As for 12, that's the number of years since the officially approved start of the democracy movement in Nepal-7 Falgun, 2046, now observed as Democracy Day. It's not much of a trial period, let alone a chance to really give something a good, meaningful go before pronouncing it unworkable.
The Maoists only waited six years and war is being waged against them. Who then can say that twelve years is adequate time to sit in judgement of an unwieldy yet appropriate system of organisation that was wisely described once as the "least worst" way to govern society? Not I.

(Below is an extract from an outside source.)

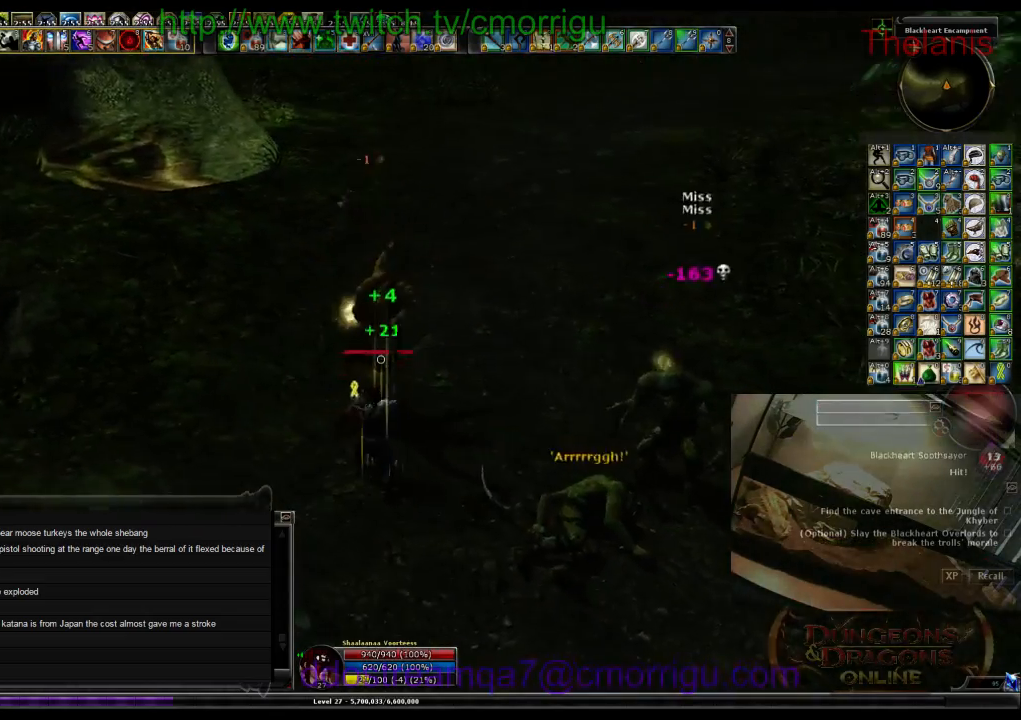
{"keys": ["w"], "events": [[400, "w", "down"]]}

Finally, there's 51, an approximate measure of the years that have passed since Nepalis were more or less quit of the cynical and corrupt oligarchy that had ruled since the Kot massacre of 1846. It's been just over half-a-century since this country started striving to be a nation-state in the modern sense. "Striving" is the key word. Accountable government, transparent relations between citizens and state, rights, responsibilities, none of these things happen quickly or by fiat. They took centuries to arrive in the west, where regimes and other centres of power like the Catholic Church spent those dark ages before the flowering of democracy making mistakes and bullying the populace. There were revolutions galore, philosophical discourse ad naseum and countless attempts and failures to reform.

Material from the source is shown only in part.